A full VM gives you real isolation. It also gives you a sysadmin job: provisioning Ubuntu, creating users, installing toolchains, configuring SSH, hardening security — before the agent writes one line of code. Multiply by ten agents. You became the sysadmin for your agent fleet.

// the agent

I land in a blank Linux install that knows nothing about my workload. No language runtimes. No non-root user for me. No skills or rules preconfigured for how I work. Everything has to be provisioned by the engineer before I can start. The environment should have been ready on boot.

What if the operating system itself was designed for agents?

Built for agents from the ground up

AgentLinux isn't a generic distro with a few scripts bolted on. It's an entire operating system where every default is configured for an agent — not a human.

Minimalistic

Nothing the agent doesn't need. No desktop environment, no GUI stack, no bloat. Every resource goes to the agent's workload.

Automatic agent user

Boots into a non-root user account automatically. Tools like Claude Code that refuse to run as root work out of the box — no setup required.

Easy-to-install package groups

One command to install everything for web development, GUI testing, or any common agent workload. No hunting for individual packages.

Agent skills

Built-in skills for popular AI agents to work with distro-specific tooling and setup. The agent knows how to manage its own OS.

Agents in the repos

Popular AI agents — Claude Code, Codex, and more — available directly from distro repositories. apt install claude-code and go.

Frameworks and plugins

Agent frameworks like GSD for Claude Code available in distro repos. Install productivity extensions the same way you install anything else.

Agent-friendly CLI tools

Custom command-line tooling designed to be operated by agents, not humans. Clear output, predictable behavior, machine-readable where it matters.

Multiple distribution formats

Available as installation images, QEMU VM images, and Docker micro-VMs. Run it however your infrastructure expects — bare metal, cloud, or local.

Why not just use what exists?

Every option today was built for a different job. Here's what changes when the OS is designed for agents.

Local machine → a dedicated machine instead

Instead of sharing your machine and choosing between unsafe access or endless approval prompts, give the agent its own AgentLinux instance.

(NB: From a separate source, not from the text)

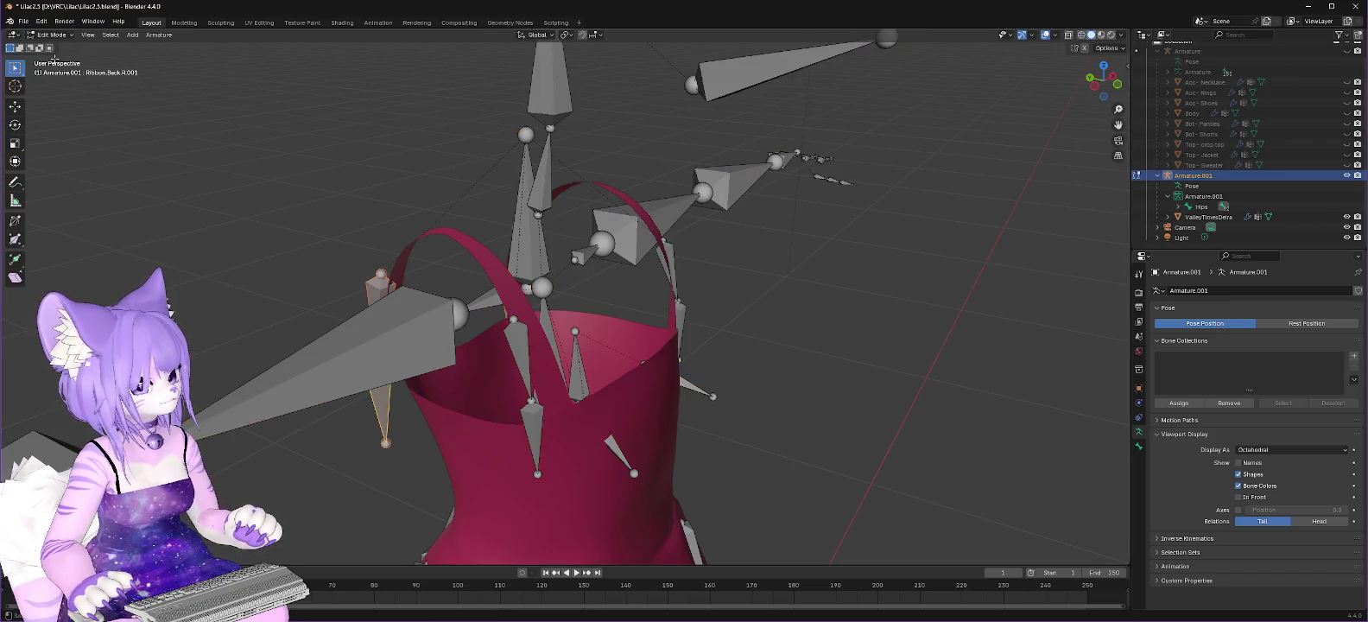
pyautogui.keyDown('shift'); pyautogui.click(517, 345); pyautogui.keyUp('shift')
pyautogui.keyDown('shift'); pyautogui.click(533, 437); pyautogui.keyUp('shift')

A separate machine — virtual or physical — where the agent has full autonomy and your files are never at risk.

Docker → a full OS instead of a locked box

AgentLinux is a complete operating system. The agent installs packages with apt mid-session, starts services with systemctl, and keeps state across restarts. No docker-in-docker gymnastics. Boots into a non-root user that tools like Claude Code require.

Generic VMs → ready on boot instead of provisioning

AgentLinux images boot with everything pre-configured: non-root agent user, toolchains, agent-friendly CLI tools, and popular agents right in the repos. A purpose-built environment in seconds, not hours.

Not another general-purpose distro hoping agents will figure it out. A go-to Linux distro choice for running your agents — built from the kernel config to the default shell for machines that write code.

Get early access

Frequently asked questions

What is AgentLinux?

A Linux distribution purpose-built for AI coding agents. It runs on a dedicated machine — virtual or physical — where the agent gets an entire OS configured for its workload, not for human desktop use.

When will it be available?

We're in early development. Join the waitlist to get notified when preview builds are ready.

Is it free?

Yes. AgentLinux will be free and open source.

What agents does it support?

Any agent that runs on Linux -- Claude Code, Codex, and more. If it can execute in a terminal, it runs on AgentLinux.

How is this different from Docker?

Docker is a container runtime. AgentLinux is a full operating system on a dedicated machine. The agent gets persistent state, real process management, mid-session package installs, and an environment that survives restarts.